Тао Цянь не мог не признать, что их с Элизой соединяли бесчисленные тонкие нити, каждую из которых несложно разорвать, но они успели так переплестись, что теперь стали крепкими веревками. Китаец и чилийка познакомились всего несколько лет назад, но уже могли оглянуться и увидеть долгий путь, полный препятствий, который они преодолели вместе. Сходства постепенно стирали расовые различия между ними.
– У тебя лицо хорошенькой китаянки, – вырвалось как-то у Тао Цяня.
– У тебя лицо симпатичного чилийца, – тут же ответила она.
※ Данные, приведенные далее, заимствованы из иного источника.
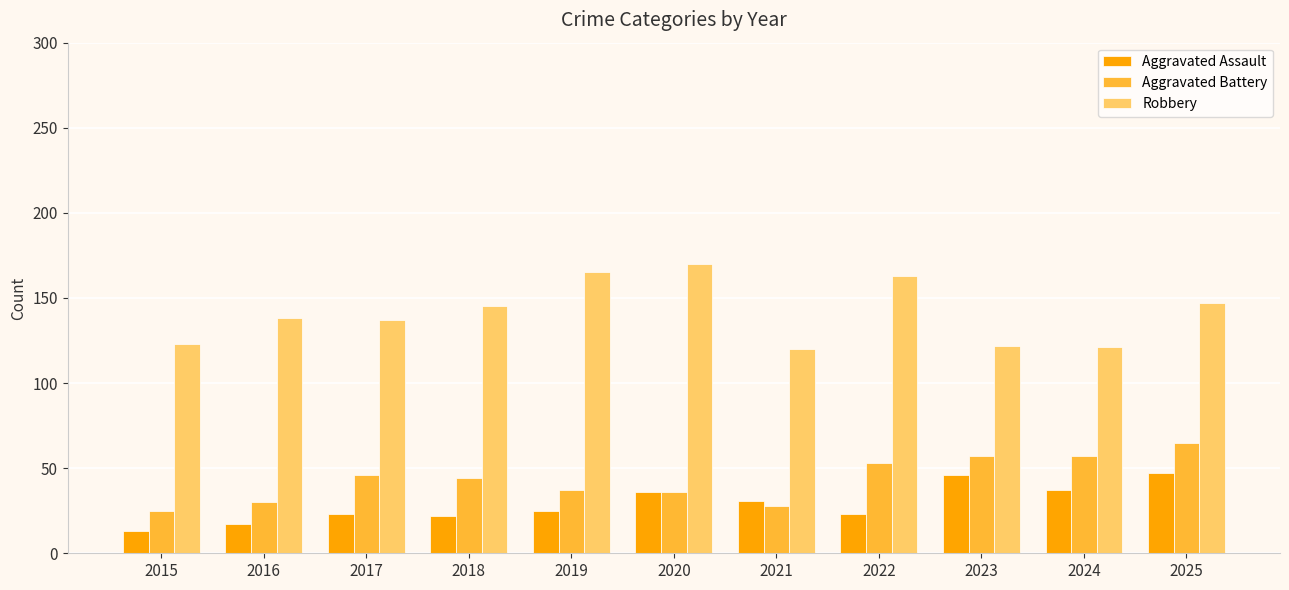

What is the maximum value shown in the chart?

170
В Чайна-тауне они смотрелись странно: высокий элегантный китаец и неприметный латиноамериканский юнец. А вот за пределами квартала они совершенно терялись в многоликой калифорнийской толпе.
– Элиза, ты не можешь вечно ждать этого мужчину. Это такая форма безумия, сродни золотой лихорадке. Ты должна определить для себя конкретный срок, – сказал однажды Тао Цянь.
– И что мне делать с моей жизнью, когда срок закончится?
– Ты можешь вернуться в свою страну.
– В Чили к женщинам вроде меня относятся хуже, чем к любой из твоих sing-song girls. Вот ты бы вернулся в Китай?
– Раньше это было моей единственной целью, но мне начинает нравиться Америка. Дома я снова стану Четвертым Сыном, здесь мое положение лучше.
– И мое. Если я не встречу Хоакина – останусь и открою ресторанчик. У меня есть все, что для этого нужно: хорошая память на рецепты, тонкое чувство пропорций, вкус и осязание и врожденная способность правильно подобрать приправы…
– И скромность, – рассмеялся Тао Цянь.
– Зачем мне скромничать со своим талантом? К тому же у меня собачий нюх. Должен же мой чуткий нос на что-то сгодиться: мне достаточно однажды понюхать новое блюдо, чтобы распознать все ингредиенты и понять, как его улучшить.
– С китайской едой у тебя ничего не получается…
– Тао, вы едите странные вещи! Я открою французский ресторан, самый лучший в городе.
– Элиза, давай договоримся. Если по прошествии года ты не встретишь своего Хоакина, мы с тобой поженимся, – сказал Тао Цянь, и теперь рассмеялись оба.
После этого разговора что-то в их отношениях переменилось. Оставаясь наедине, Тао Цянь и Элиза ощущали неловкость, и, хотя обоим хотелось быть вместе, они начали избегать таких ситуаций. Иногда Тао Цяня мучило желание последовать за Элизой, когда девушка уходила в свою комнату, но его останавливали смешанные чувства робости и уважения. Китаец решил, что, пока Элизу не отпускает воспоминание о ее пропавшем любовнике, он не должен к ней приближаться, но он не мог бесконечно удерживать равновесие на провисшей веревке, не зная, сколько еще это продлится. Тао Цянь представлял, как Элиза лежит в своей постели, считает часы в тишине ночи, наполненной ожиданием, и тоже не спит – только не из-за него, а из-за другого мужчины.